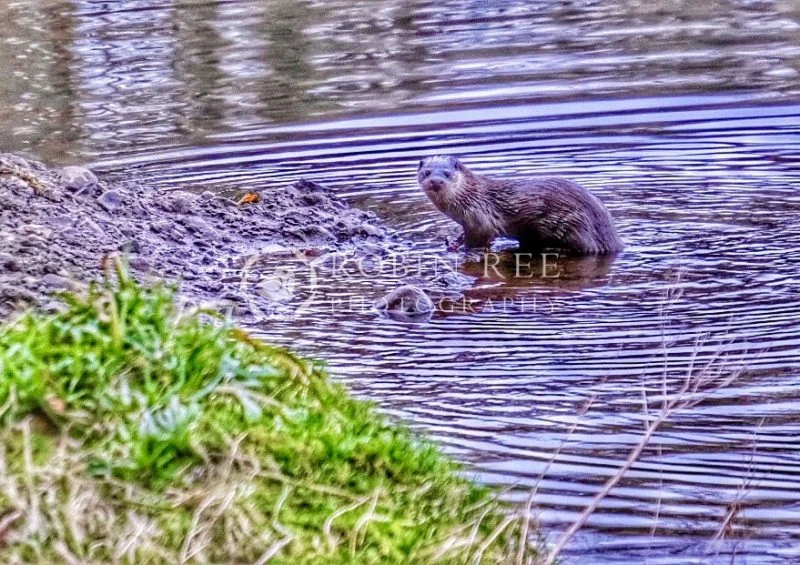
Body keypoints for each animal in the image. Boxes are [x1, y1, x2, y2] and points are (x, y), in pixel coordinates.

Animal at [417, 155, 623, 255]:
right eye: (427, 172)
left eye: (447, 173)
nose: (436, 181)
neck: (470, 197)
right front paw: (453, 241)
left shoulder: (480, 221)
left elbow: (477, 242)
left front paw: (457, 249)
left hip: (577, 228)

| WORK INSTRUCTIONS |
Reproduce exactly the line containing "nose: (436, 181)" and every line after it through the end of the records above, and nothing else.

| COMPLETED TASK |
nose: (436, 181)
neck: (470, 197)
right front paw: (453, 241)
left shoulder: (480, 221)
left elbow: (477, 242)
left front paw: (457, 249)
left hip: (577, 228)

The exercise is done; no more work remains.